Physicians call for justice on environmental health impacts
The human health consequences of air and water pollution, along with climate impacts like rising heat, disproportionately affect low-income populations and people of color. That’s led to a renewed call for justice on environmental health issues from the American College of Physicians (ACP).
In a new position paper, published Tuesday in the Annals of Internal Medicine, ACP calls on medical professionals to take leadership on climate change impacts that affect the health of vulnerable communities, leading to higher risks of asthma, cancer, stroke and other conditions.
Among them are exposure to unhealthy levels of air pollution, which affects 40% of the American population. But it’s racial and ethnic minorities that are exposed to higher levels of certain pollutants, like particulate matter and ground-level ozone, when compared with White people.
“Discriminatory housing and urban planning policies have segregated people of color and those with low socioeconomic status in areas with elevated environmental risk factors,” the ACP paper explains.
As another example, people who live in communities historically subjected to redlining—policies that limited people of color to certain geographic neighborhoods—experience greater risk from urban heat island effects. That’s the case in cities including Richmond, Virginia, where these communities have fewer trees, more paved surfaces, and therefore higher afternoon temperatures.
Unsafe drinking water, as well as lead contamination from water and paint in older homes, also disproportionately affects these marginalized communities. In Chicago, the third-largest city in the United States, there are still nearly 400,000 lead water pipes in use.
“Environmental risks affect different populations in different ways,” the ACP paper notes. “Older adults, pregnant people, and children may be particularly vulnerable to environmental pollution. Outdoor workers are at higher risk for heat-related illness.”
While the ACP paper articulates a number of policy recommendations, some of them amplified or reiterated from a similar 2016 position paper, it calls on the medical profession to change its own practices, too, in order to protect the vulnerable and keep global warming within the 1.5°C level of the Paris Agreement.
“Climate change and health content should be integrated into internal medicine continuing medical education and medical school and residency curricula,” said the professional organization. “Physicians are encouraged to inform their community and policymakers about the health effects of climate change.”
The effort also should include working with public health agencies and communities to monitor environmental health threats, and promote both prevention and adaptation in the face of climate impacts.
In the U.S., the healthcare sector is responsible for 8.6% of total greenhouse gas emissions.

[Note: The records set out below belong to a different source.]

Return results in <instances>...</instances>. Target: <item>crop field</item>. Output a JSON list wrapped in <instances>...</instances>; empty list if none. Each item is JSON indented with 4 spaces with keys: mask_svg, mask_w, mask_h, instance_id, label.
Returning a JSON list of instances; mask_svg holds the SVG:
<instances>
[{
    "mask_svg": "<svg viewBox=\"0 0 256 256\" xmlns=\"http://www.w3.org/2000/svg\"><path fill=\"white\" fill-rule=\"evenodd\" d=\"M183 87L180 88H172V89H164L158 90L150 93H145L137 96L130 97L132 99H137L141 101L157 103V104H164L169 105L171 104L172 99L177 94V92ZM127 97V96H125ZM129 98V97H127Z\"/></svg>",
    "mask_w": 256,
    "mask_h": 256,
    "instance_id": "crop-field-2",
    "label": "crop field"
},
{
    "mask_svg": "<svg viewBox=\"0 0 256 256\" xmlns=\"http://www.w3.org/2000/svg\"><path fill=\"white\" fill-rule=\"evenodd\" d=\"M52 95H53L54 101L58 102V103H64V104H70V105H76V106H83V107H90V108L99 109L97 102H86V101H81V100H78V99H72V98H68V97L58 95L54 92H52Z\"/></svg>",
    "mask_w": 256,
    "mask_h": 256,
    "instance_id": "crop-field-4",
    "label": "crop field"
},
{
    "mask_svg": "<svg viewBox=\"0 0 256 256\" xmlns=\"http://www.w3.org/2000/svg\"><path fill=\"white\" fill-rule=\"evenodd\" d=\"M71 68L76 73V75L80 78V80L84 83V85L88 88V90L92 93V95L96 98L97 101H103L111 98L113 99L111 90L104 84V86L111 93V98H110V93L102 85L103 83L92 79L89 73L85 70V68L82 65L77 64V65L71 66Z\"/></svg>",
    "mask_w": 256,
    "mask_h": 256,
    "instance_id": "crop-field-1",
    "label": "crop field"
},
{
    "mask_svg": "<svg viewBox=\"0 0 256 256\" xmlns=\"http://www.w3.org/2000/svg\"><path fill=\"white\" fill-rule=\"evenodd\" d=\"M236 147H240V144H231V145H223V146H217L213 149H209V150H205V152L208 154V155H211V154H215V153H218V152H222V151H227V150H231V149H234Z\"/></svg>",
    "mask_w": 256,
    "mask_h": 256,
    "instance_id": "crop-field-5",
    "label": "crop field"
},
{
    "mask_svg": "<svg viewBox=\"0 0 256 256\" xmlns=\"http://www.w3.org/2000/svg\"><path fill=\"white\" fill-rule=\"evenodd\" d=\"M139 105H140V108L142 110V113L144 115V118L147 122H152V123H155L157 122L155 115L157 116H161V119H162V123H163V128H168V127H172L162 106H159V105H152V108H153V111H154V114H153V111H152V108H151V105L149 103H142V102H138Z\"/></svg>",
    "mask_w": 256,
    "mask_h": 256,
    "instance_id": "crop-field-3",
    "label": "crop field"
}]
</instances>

In the United Kingdom, a study of the National Health Service found that most emissions were related to the supply chain (62% of the overall footprint) while direct delivery of care amounted to 24%.
“Hospitals and other settings should take action to cut emissions and supply chain waste and promote preventive care,” ACP said.
As an overarching value, though, ACP insists that all measures to limit the health impacts of climate change must keep environmental justice in focus. The same principle holds true beyond U.S. borders.
“Countries with historically high greenhouse gas emissions, including the United States, should provide financial assistance to developing, climate change–vulnerable countries for adaptation and mitigation activities,” ACP said.